By: - July 11, 2002 12:00 am

A short summer visit to Idaho won’t be much fun this year for the nation’s governors, some of whom are still waging fierce budget battles with their legislatures.

The National Governors Association Meeting in Boise July 13-16 will unfold just days after most states began their new fiscal year on July 1. Most of the states’ chief executives plan to be there. But a few may be tied up back home trying to wrap up last-minute budget details or dealing with special sessions called to address new problems, such as the Supreme Court’s recent death penalty decisions striking down a number of state laws.

The capital punishment rulings are likely to be addressed in some of the NGA discussions, along with electric utility issues, global trade, the future of Amtrak, anti-terrorism efforts and the U.S. Senate action designating Yucca Mountain in Nevada as the storage site for most of the nation’s high-level nuclear waste. Energy Secretary Spencer Abraham is expected to get a grilling over the latter when he appears before the governors at a session on energy and the environment.

But the issues that will dominate the NGA’s 94th annual meeting are likely to be the states’ worsening financial situations, ever-rising healthcare costs, and the newest hot-button issue of the moment corporate ethics.

“We’re not sure how this corporate responsibility issue is going to play out,” says NGA Public Affairs Director Christine LaPaille. She said the Enron, WorldCom and other Wall Street scandals would likely be discussed among the governors in a private session.

At the moment, the NGA doesn’t have a policy that addresses corporate corruption. But some governors are pushing for new regulatory policies aimed at protecting pension funds and other state investments.
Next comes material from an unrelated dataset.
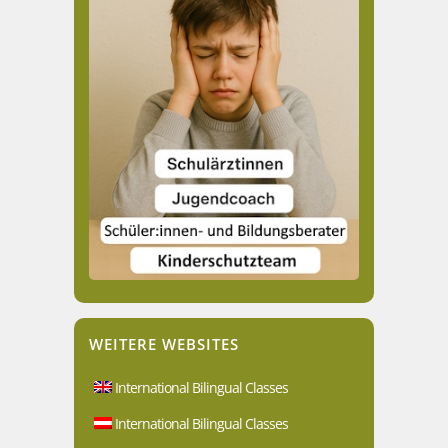
WEITERE WEBSITES
International Bilingual Classes
International Bilingual Classes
It’s unlikely any final policy decision addressing corporate fraud will be made at the meeting, but the governors could end up issuing new calls for state-level pension and accounting reforms to help protect retirees and state investments.

The debate over corporate fraud comes at a crucial time for the states, whose pension fund and investment losses due to the recent scandals have only exacerbated increasing deficit problems. Though the governors don’t like to use words like bankrupt to describe their budget situations, a few states, such as Illinois, have been forced to borrow a billion dollars or more just to honor tax refund and other commitments.

“This is the worst fiscal situation in 20 years for states. They’re in terrible, terrible straits, and that’s going to be the underlying issue with everything we discuss,” says LaPaille.

Despite such pressing issues, some governors are worried that the meeting may end up being long on rhetoric and short on action. Vermont Gov. Howard Dean said in a recent interview that he expects little of any significance to emerge from the meeting because of election year politics. The Republican governors, Dean said, will be under “enormous pressure…to stay in line” with Bush administration policies.

“You’re not going to hear a lot of public discussion,” says Dean, a Democrat who hopes to win his party’s nomination for president in 2004.

Thirty-six states will hold gubernatorial elections this year. Twenty of them are open seats, meaning that 20 state chief executives will be attending their last NGA meeting this year.

The most well known among them is Michigan Gov. John Engler. Engler is the current chairman of the NGA and the longest-serving governor in the country. He will give up his office in January after 12 years.

Engler, a Republican, will turn over the NGA chairmanship on the last day of the meeting to Kentucky Gov. Paul Patton, a Democrat.